Placor's testing system requires only a fingerstick rather than a venipuncture, and the company anticipates FDA clearance and initial commercialization this quarter, followed by application for CLIA waiver. Since its test takes no more than 10 minutes, it has the potential of fitting into an interventional cardiologist's schedule as practiced today.
The second issue plaguing the development this market is that, until this meeting, there have been no studies conclusively tying high platelet reactivity to adverse outcomes.
Accumetrics recently raised $28.8 million to do just this, conduct an outcomes study that determines the various doses of anti-platelet therapy and associated adverse events.
Placor also currently is raising funds to perform a study demonstrating that outcomes are improved when anti-platelet therapies are guided by platelet reactivity testing.

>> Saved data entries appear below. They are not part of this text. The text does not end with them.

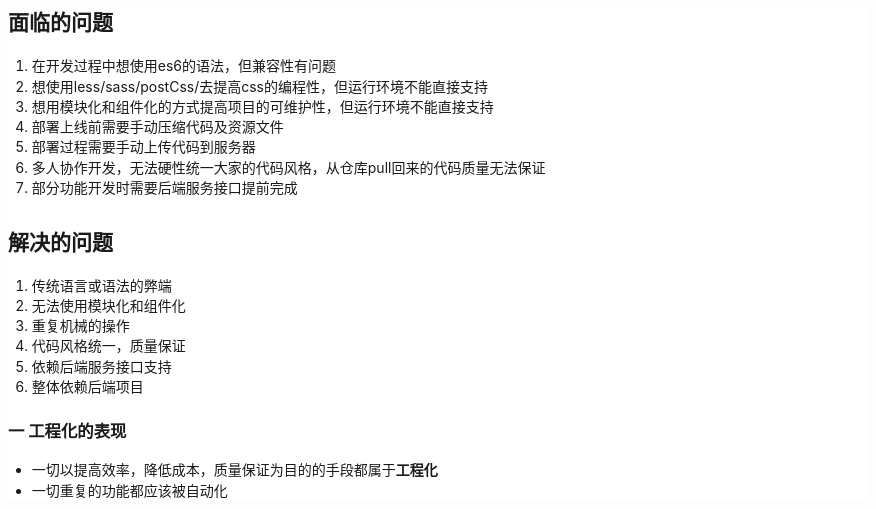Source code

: ## 面临的问题
1. 在开发过程中想使用es6的语法，但兼容性有问题
2. 想使用less/sass/postCss/去提高css的编程性，但运行环境不能直接支持
3. 想用模块化和组件化的方式提高项目的可维护性，但运行环境不能直接支持
4. 部署上线前需要手动压缩代码及资源文件
5. 部署过程需要手动上传代码到服务器
6. 多人协作开发，无法硬性统一大家的代码风格，从仓库pull回来的代码质量无法保证
7. 部分功能开发时需要后端服务接口提前完成
## 解决的问题
1. 传统语言或语法的弊端
2. 无法使用模块化和组件化
3. 重复机械的操作
4. 代码风格统一，质量保证
5. 依赖后端服务接口支持
6. 整体依赖后端项目

### 一 工程化的表现
- 一切以提高效率，降低成本，质量保证为目的的手段都属于**工程化**
- 一切重复的功能都应该被自动化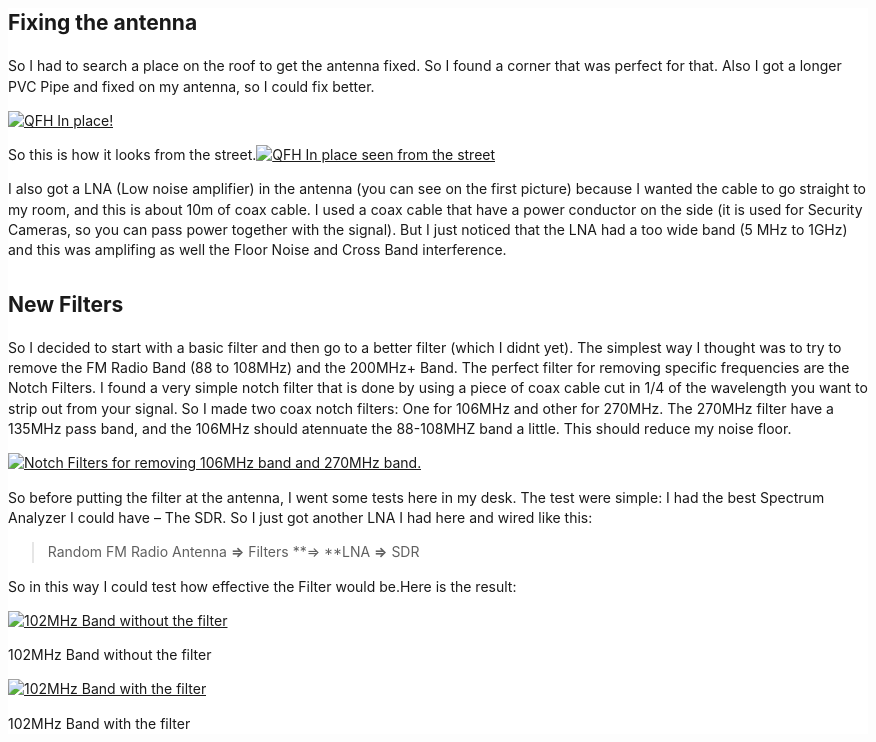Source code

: ## Fixing the antenna

So I had to search a place on the roof to get the antenna fixed. So I found a corner that was perfect for that. Also I got a longer PVC Pipe and fixed on my antenna, so I could fix better.

<a title="QFH In place!" href="https://www.flickr.com/photos/energylabs/24227344919/in/album-72157663446128821/" data-flickr-embed="true"><img class="aligncenter" src="https://farm2.staticflickr.com/1648/24227344919_96f477f007.jpg" alt="QFH In place!" width="281" height="500" /></a>



So this is how it looks from the street.<a title="QFH In place seen from the street" href="https://www.flickr.com/photos/energylabs/23966968584/in/album-72157663446128821/" data-flickr-embed="true"><img class="aligncenter" src="https://farm2.staticflickr.com/1625/23966968584_e2cd388b73.jpg" alt="QFH In place seen from the street" width="500" height="281" /></a>

I also got a LNA (Low noise amplifier) in the antenna (you can see on the first picture) because I wanted the cable to go straight to my room, and this is about 10m of coax cable. I used a coax cable that have a power conductor on the side (it is used for Security Cameras, so you can pass power together with the signal). But I just noticed that the LNA had a too wide band (5 MHz to 1GHz) and this was amplifing as well the Floor Noise and Cross Band interference.



## New Filters

So I decided to start with a basic filter and then go to a better filter (which I didnt yet). The simplest way I thought was to try to remove the FM Radio Band (88 to 108MHz) and the 200MHz+ Band. The perfect filter for removing specific frequencies are the Notch Filters. I found a very simple notch filter that is done by using a piece of coax cable cut in 1/4 of the wavelength you want to strip out from your signal. So I made two coax notch filters: One for 106MHz and other for 270MHz. The 270MHz filter have a 135MHz pass band, and the 106MHz should atennuate the 88-108MHZ band a little. This should reduce my noise floor.

<a title="Notch Filters for removing 106MHz band and 270MHz band." href="https://www.flickr.com/photos/energylabs/24595103135/in/album-72157663446128821/" data-flickr-embed="true"><img class="aligncenter" src="https://farm2.staticflickr.com/1514/24595103135_58aa51cd5d.jpg" alt="Notch Filters for removing 106MHz band and 270MHz band." width="500" height="281" /></a>



So before putting the filter at the antenna, I went some tests here in my desk. The test were simple: I had the best Spectrum Analyzer I could have &#8211; The SDR. So I just got another LNA I had here and wired like this:

> Random FM Radio Antenna **=>** Filters **=> **LNA **=>** SDR

So in this way I could test how effective the Filter would be.Here is the result:

<div id="attachment_132" style="width: 729px" class="wp-caption aligncenter">
  <a href="https://www.teske.net.br/lucas/wp-content/uploads/2016/01/a.png" rel="attachment wp-att-132"><img aria-describedby="caption-attachment-132" class="size-full wp-image-132" src="https://www.teske.net.br/lucas/wp-content/uploads/2016/01/a.png" alt="102MHz Band without the filter" width="719" height="346" srcset="https://www.teske.net.br/lucas/wp-content/uploads/2016/01/a.png 719w, https://www.teske.net.br/lucas/wp-content/uploads/2016/01/a-300x144.png 300w, https://www.teske.net.br/lucas/wp-content/uploads/2016/01/a-624x300.png 624w" sizes="(max-width: 719px) 100vw, 719px" /></a>
  
  <p id="caption-attachment-132" class="wp-caption-text">
    102MHz Band without the filter
  </p>
</div>

<div id="attachment_133" style="width: 777px" class="wp-caption aligncenter">
  <a href="https://www.teske.net.br/lucas/wp-content/uploads/2016/01/b.png" rel="attachment wp-att-133"><img aria-describedby="caption-attachment-133" class="size-full wp-image-133" src="https://www.teske.net.br/lucas/wp-content/uploads/2016/01/b.png" alt="102MHz Band with the filter" width="767" height="388" srcset="https://www.teske.net.br/lucas/wp-content/uploads/2016/01/b.png 767w, https://www.teske.net.br/lucas/wp-content/uploads/2016/01/b-300x152.png 300w, https://www.teske.net.br/lucas/wp-content/uploads/2016/01/b-624x316.png 624w" sizes="(max-width: 767px) 100vw, 767px" /></a>
  
  <p id="caption-attachment-133" class="wp-caption-text">
    102MHz Band with the filter
  </p>
</div>
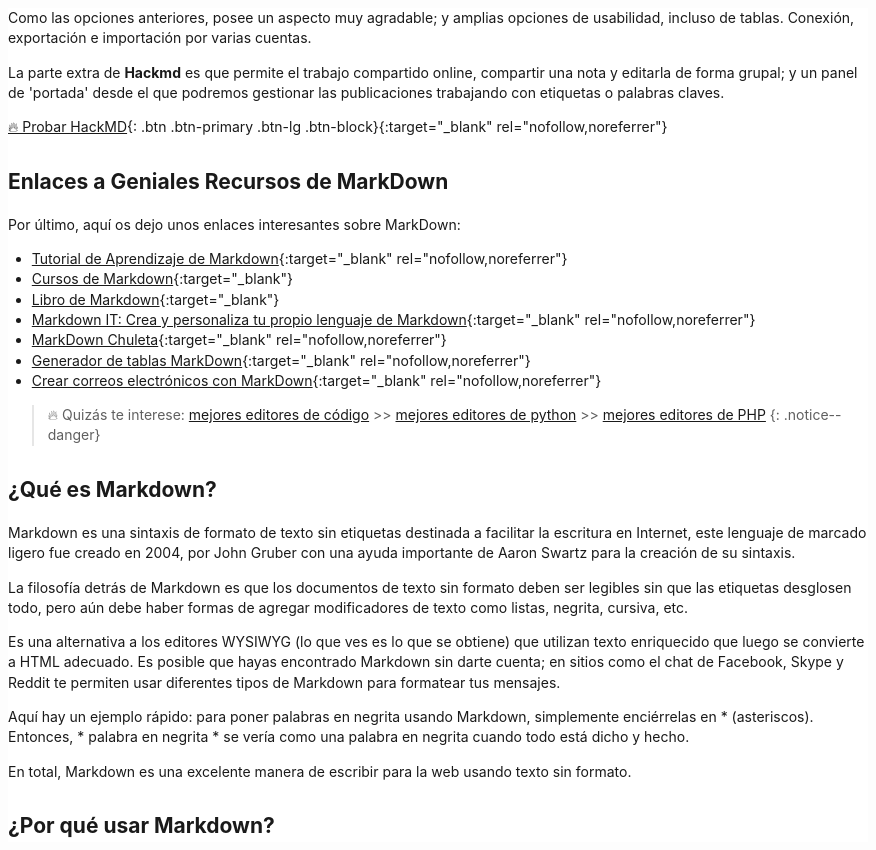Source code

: Como las opciones anteriores, posee un aspecto muy agradable; y amplias opciones de usabilidad, incluso de tablas. Conexión, exportación e importación por varias cuentas.

La parte extra de **Hackmd** es que permite el trabajo compartido online, compartir una nota y editarla de forma grupal; y un panel de 'portada' desde el que podremos gestionar las publicaciones trabajando con etiquetas o palabras claves.

[🔥 Probar HackMD](https://hackmd.io){: .btn .btn-primary .btn-lg .btn-block}{:target="_blank" rel="nofollow,noreferrer"}

## **Enlaces a Geniales Recursos de MarkDown**

Por último, aquí os dejo unos enlaces interesantes sobre MarkDown:

- [Tutorial de Aprendizaje de Markdown](https://www.markdowntutorial.com/es/){:target="_blank" rel="nofollow,noreferrer"}
- [Cursos de Markdown](https://ciberninjas.com/cursos-tecnologia/#markdown-){:target="_blank"}
- [Libro de Markdown](https://ciberninjas.com/biblioteca-de-programacion-y-tecnologia/#lenguajes-de-marcado-){:target="_blank"}
- [Markdown IT: Crea y personaliza tu propio lenguaje de Markdown](https://github.com/markdown-it/markdown-it){:target="_blank" rel="nofollow,noreferrer"}
- [MarkDown Chuleta](https://guides.github.com/pdfs/markdown-cheatsheet-online.pdf){:target="_blank" rel="nofollow,noreferrer"}
- [Generador de tablas MarkDown](https://www.tablesgenerator.com/markdown_tables#){:target="_blank" rel="nofollow,noreferrer"}
- [Crear correos electrónicos con MarkDown](https://markdown-here.com/){:target="_blank" rel="nofollow,noreferrer"}

> 🔥 Quizás te interese: [mejores editores de código](/mejores-editores-texto/) >> [mejores editores de python](/mejores-ide-python/) >> [mejores editores de PHP](/mejores-editores-php/)
{: .notice--danger}

## **¿Qué es Markdown?**

Markdown es una sintaxis de formato de texto sin etiquetas destinada a facilitar la escritura en Internet, este lenguaje de marcado ligero fue creado en 2004, por John Gruber con una ayuda importante de Aaron Swartz para la creación de su sintaxis.

La filosofía detrás de Markdown es que los documentos de texto sin formato deben ser legibles sin que las etiquetas desglosen todo, pero aún debe haber formas de agregar modificadores de texto como listas, negrita, cursiva, etc.

Es una alternativa a los editores WYSIWYG (lo que ves es lo que se obtiene) que utilizan texto enriquecido que luego se convierte a HTML adecuado. Es posible que hayas encontrado Markdown sin darte cuenta; en sitios como el chat de Facebook, Skype y Reddit te permiten usar diferentes tipos de Markdown para formatear tus mensajes.

Aquí hay un ejemplo rápido: para poner palabras en negrita usando Markdown, simplemente enciérrelas en * (asteriscos). Entonces, * palabra en negrita * se vería como una palabra en negrita cuando todo está dicho y hecho.

En total, Markdown es una excelente manera de escribir para la web usando texto sin formato.

## **¿Por qué usar Markdown?**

Laurent Bonello, MD, of Hopital Universitaire Nord (Marseille, France), presented this type of study at the ACC meeting, saying "Clopidogrel (Plavix) resistance plays a key role in ischemic recurrence after PCI [percutaneous coronary intervention]. Tests of clopidogrel resistance have demonstrated their accuracy to predict major adverse cardiovascular events after PCI."
In this study, 164 patients whose platelet reactivity test showed Plavix resistance were randomized into two groups. The doses of Plavix until the platelets were non-responsive were adjusted in one group; the standard dose of Plavix was maintained in the control group.
Study data showed a significantly higher number of adverse events in the group that did not adjust the dose of Plavix. Bonello concluded that the study is the first "demonstrating that adjusted loading doses of clopidogrel, according to platelet monitoring, is safe and significantly improves clinical outcome after PCI in patients with clopidogrel resistance."
Thus, until we see the availability and widespread use of easy-to-use platelet monitoring devices, platelet inhibition therapies will continue to be a shot in the dark.